In honor of one of the few, living legends of contemporary art and sculpture, comes the documentary film Kusama: Infinity, a rare peek behind the curtain at the life of Yayoi Kusama, one of the world’s most popular and most highly paid artists—one who has spent much of her career shrouded in mystery.
The film, directed by Heather Lenz, gives viewers a history of the Japanese artist through pieced interviews with curators, friends, and Kusama herself. Depicting a sheltered and restrictive upbringing in Japan, the documentary explores the reasoning as to why artist moved to NYC in the 1950s at age 27—including a letter of encouragement she once received from fellow artist Georgia O'Keeffe in the mail.

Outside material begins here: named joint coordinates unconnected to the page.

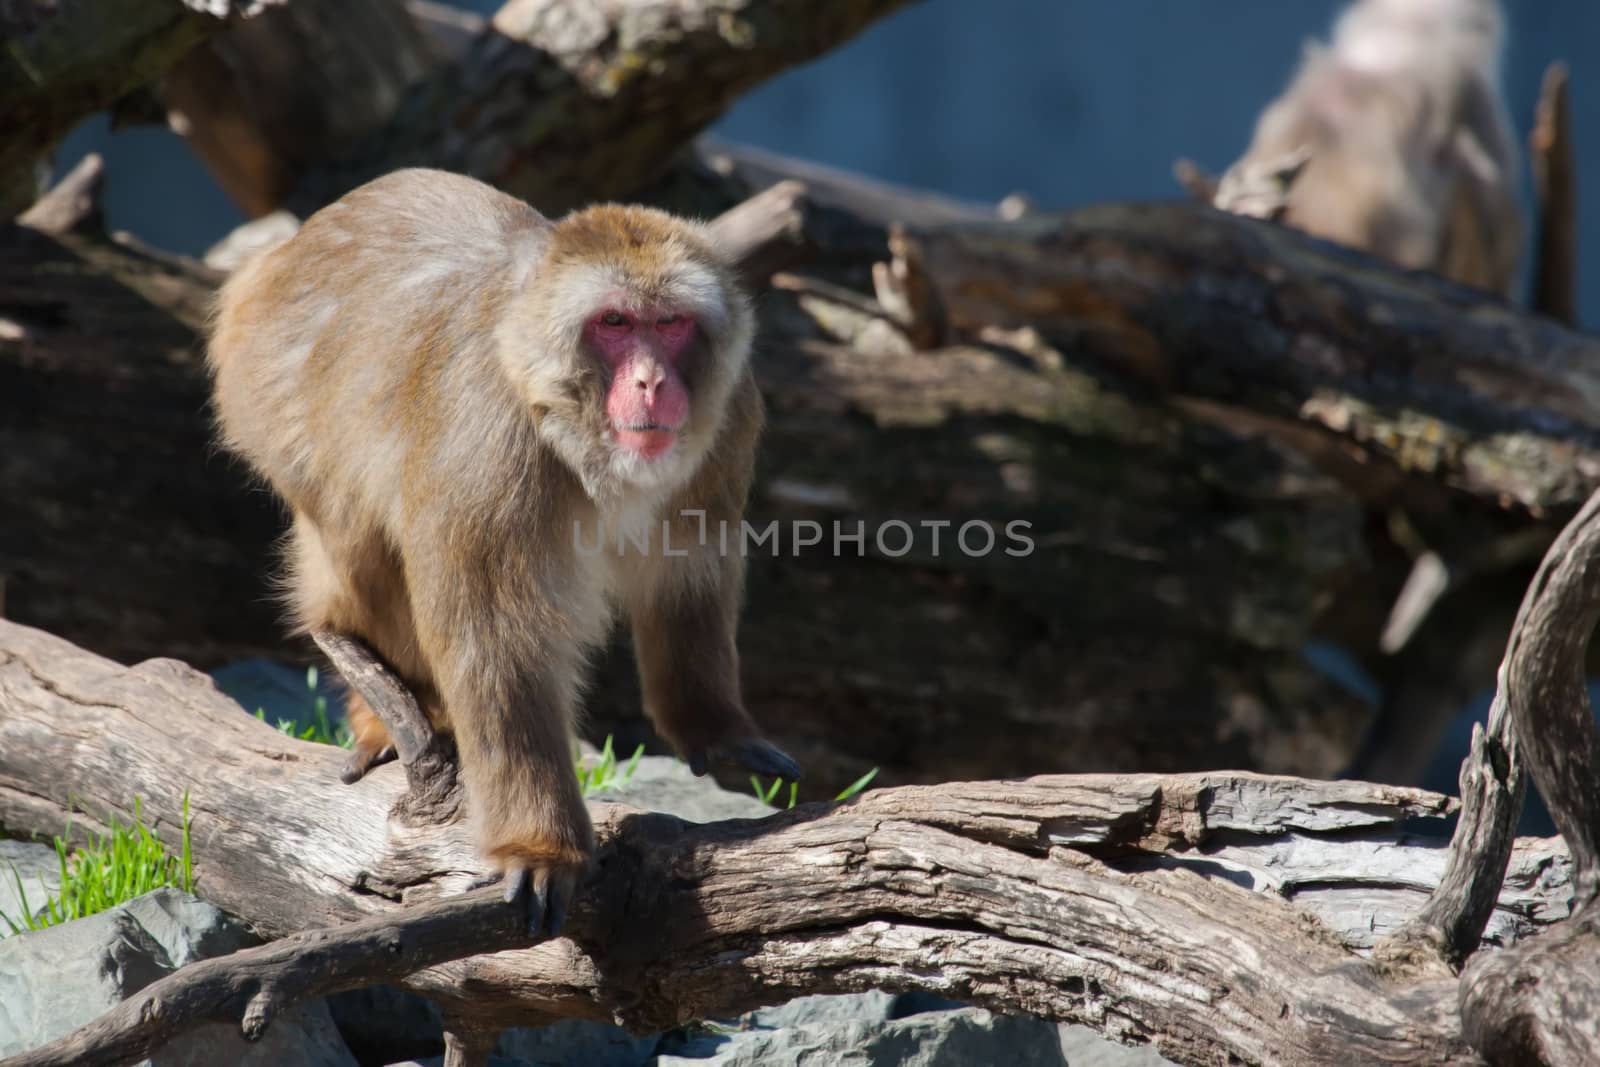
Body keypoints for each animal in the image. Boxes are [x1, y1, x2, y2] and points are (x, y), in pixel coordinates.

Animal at [209, 168, 800, 934]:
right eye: (614, 324)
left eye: (670, 324)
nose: (652, 382)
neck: (561, 415)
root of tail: (283, 255)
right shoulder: (490, 441)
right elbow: (496, 637)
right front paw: (540, 847)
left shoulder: (727, 417)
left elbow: (690, 573)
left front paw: (711, 724)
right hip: (270, 400)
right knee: (358, 544)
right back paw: (365, 673)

For an artist whose work is renowned both in her home country of Japan and far beyond its borders, the film is one of the most comprehensive looks into the artist’s past, perhaps shedding light on how her life experiences have influenced her art. Attempting to break into a foreign art scene which was and still remains primarily dominated by white men, the film aims to explore how Kusama remains undervalued as an artist. Citing names like Claes Oldenburg and Andy Warhol, Kusama reveals a number of instances in which her art may have been imitated. Along with the artist’s struggles surrounding finding footing in the NYC art scene in the 1950s and 1960s, the film explores her history of mental illness as well.

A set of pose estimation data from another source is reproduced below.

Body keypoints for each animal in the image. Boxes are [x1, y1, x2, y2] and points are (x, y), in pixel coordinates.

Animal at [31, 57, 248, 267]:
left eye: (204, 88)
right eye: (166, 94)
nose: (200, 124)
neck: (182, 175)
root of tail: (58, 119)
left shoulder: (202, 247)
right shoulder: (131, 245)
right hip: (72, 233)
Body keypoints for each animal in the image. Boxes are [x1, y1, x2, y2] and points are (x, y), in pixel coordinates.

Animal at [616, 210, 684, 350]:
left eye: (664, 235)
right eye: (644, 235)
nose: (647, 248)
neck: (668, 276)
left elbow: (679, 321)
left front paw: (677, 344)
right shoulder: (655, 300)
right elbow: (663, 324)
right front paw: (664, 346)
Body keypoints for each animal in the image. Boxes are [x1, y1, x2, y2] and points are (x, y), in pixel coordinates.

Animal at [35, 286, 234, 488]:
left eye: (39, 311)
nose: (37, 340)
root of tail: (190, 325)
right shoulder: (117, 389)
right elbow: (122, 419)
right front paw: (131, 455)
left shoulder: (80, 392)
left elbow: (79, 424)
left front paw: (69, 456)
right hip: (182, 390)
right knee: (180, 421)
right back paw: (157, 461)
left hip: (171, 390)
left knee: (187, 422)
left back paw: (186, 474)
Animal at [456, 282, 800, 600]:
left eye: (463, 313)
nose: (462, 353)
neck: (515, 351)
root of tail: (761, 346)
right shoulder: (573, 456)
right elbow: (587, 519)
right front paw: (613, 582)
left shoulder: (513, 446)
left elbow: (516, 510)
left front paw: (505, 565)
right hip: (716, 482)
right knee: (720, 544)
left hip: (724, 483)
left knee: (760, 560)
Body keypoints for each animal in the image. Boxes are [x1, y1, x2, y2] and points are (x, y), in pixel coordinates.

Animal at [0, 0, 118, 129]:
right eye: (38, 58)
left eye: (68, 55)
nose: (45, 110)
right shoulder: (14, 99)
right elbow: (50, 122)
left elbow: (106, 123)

To coincide with the release of the film, David Zwirner Books has published Yayoi Kusama: Festival of Life, with text written by art historian Jenni Sorkin. It serves as a documentation of Kusama’s own exhibition at David Zwirner in NYC and features images from works such as large-scale flower sculptures and the Infinity Mirror Rooms. Whether you decide to check out the movie or pick up a copy of the book, Kusama is an artist whose life and accomplishments are worth experiencing.